ACTION ITEM = From the records below, set down exactly the lines starting with the line that contains "Unsere Lobbyarbeit" and going on through the line that contains "Ausbildungsmöglichkeiten". Nothing else is wanted.

MATERIAL FOR THIS TASK =
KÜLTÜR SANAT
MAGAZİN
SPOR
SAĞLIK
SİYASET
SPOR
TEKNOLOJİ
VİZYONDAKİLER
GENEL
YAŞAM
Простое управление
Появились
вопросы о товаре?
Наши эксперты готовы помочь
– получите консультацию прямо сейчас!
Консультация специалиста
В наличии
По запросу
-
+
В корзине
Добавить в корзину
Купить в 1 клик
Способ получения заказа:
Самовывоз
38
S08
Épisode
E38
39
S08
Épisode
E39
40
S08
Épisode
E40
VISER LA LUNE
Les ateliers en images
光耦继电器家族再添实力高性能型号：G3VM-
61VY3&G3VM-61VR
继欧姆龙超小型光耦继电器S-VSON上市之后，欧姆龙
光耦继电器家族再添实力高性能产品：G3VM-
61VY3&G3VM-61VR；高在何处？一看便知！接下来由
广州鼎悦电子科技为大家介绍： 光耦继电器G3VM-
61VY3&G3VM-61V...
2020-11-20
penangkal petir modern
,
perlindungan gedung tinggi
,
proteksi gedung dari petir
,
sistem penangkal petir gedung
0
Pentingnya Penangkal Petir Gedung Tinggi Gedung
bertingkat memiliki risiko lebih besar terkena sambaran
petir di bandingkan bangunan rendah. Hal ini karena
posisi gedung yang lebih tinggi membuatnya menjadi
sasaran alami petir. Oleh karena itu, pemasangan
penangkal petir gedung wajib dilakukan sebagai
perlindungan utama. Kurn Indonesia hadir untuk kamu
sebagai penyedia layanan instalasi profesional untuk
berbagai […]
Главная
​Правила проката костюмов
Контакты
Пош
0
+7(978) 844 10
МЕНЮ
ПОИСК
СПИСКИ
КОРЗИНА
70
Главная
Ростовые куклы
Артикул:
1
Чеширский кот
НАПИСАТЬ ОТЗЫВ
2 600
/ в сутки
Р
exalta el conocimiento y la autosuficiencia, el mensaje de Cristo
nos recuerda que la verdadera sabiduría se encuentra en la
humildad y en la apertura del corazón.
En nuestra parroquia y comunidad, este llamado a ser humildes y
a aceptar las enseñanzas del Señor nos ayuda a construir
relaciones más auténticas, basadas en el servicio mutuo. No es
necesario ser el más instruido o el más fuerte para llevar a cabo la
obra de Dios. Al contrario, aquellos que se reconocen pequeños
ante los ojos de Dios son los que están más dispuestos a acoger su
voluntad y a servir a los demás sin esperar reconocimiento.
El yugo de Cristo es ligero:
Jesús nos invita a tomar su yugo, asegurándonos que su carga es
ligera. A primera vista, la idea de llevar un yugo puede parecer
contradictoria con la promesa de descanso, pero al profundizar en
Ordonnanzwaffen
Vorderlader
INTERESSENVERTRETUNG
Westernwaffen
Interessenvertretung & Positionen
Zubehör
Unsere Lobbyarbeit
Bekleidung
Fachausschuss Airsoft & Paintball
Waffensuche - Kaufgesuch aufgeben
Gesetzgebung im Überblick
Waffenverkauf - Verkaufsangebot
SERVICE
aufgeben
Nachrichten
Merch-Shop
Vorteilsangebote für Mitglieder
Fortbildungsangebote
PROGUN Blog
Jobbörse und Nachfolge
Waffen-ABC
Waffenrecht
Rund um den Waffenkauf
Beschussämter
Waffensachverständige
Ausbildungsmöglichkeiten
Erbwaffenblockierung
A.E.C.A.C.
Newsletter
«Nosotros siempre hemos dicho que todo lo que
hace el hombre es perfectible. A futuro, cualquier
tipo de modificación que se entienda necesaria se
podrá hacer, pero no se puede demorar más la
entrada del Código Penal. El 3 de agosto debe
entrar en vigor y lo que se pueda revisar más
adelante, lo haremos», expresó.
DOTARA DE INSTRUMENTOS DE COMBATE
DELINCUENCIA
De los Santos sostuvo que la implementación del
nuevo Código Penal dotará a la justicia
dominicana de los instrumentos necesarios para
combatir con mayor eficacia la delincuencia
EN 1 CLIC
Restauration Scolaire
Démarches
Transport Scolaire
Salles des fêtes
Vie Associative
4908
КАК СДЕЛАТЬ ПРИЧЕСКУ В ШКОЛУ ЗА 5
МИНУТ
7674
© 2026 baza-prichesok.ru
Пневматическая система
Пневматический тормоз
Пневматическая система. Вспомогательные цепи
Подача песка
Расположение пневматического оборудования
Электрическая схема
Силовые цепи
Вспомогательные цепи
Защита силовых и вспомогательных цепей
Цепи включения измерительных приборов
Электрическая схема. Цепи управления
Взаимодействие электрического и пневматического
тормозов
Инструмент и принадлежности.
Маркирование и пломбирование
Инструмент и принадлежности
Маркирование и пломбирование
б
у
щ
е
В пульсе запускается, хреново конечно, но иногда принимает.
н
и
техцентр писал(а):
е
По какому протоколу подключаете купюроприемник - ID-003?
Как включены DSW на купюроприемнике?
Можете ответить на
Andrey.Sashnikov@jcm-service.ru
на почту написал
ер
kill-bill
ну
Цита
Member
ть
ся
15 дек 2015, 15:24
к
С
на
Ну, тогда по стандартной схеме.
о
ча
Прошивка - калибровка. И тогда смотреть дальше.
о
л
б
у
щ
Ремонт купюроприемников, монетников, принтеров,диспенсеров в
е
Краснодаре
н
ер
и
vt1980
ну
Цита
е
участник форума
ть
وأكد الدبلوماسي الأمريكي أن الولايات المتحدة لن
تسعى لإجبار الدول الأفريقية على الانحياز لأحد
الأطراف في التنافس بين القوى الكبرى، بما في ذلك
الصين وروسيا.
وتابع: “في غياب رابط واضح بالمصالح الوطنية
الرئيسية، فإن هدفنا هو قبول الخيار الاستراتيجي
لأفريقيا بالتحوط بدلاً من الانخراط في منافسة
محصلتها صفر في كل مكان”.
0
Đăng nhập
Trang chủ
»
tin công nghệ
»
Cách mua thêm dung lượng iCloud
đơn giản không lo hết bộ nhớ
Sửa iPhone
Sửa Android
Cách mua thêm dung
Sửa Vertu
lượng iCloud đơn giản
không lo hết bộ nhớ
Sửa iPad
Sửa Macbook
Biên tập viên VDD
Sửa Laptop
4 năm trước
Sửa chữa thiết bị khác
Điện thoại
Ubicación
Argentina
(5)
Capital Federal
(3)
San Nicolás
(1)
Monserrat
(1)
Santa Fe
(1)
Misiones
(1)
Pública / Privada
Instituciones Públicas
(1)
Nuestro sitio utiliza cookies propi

RESPONSE =
Unsere Lobbyarbeit
Bekleidung
Fachausschuss Airsoft & Paintball
Waffensuche - Kaufgesuch aufgeben
Gesetzgebung im Überblick
Waffenverkauf - Verkaufsangebot
SERVICE
aufgeben
Nachrichten
Merch-Shop
Vorteilsangebote für Mitglieder
Fortbildungsangebote
PROGUN Blog
Jobbörse und Nachfolge
Waffen-ABC
Waffenrecht
Rund um den Waffenkauf
Beschussämter
Waffensachverständige
Ausbildungsmöglichkeiten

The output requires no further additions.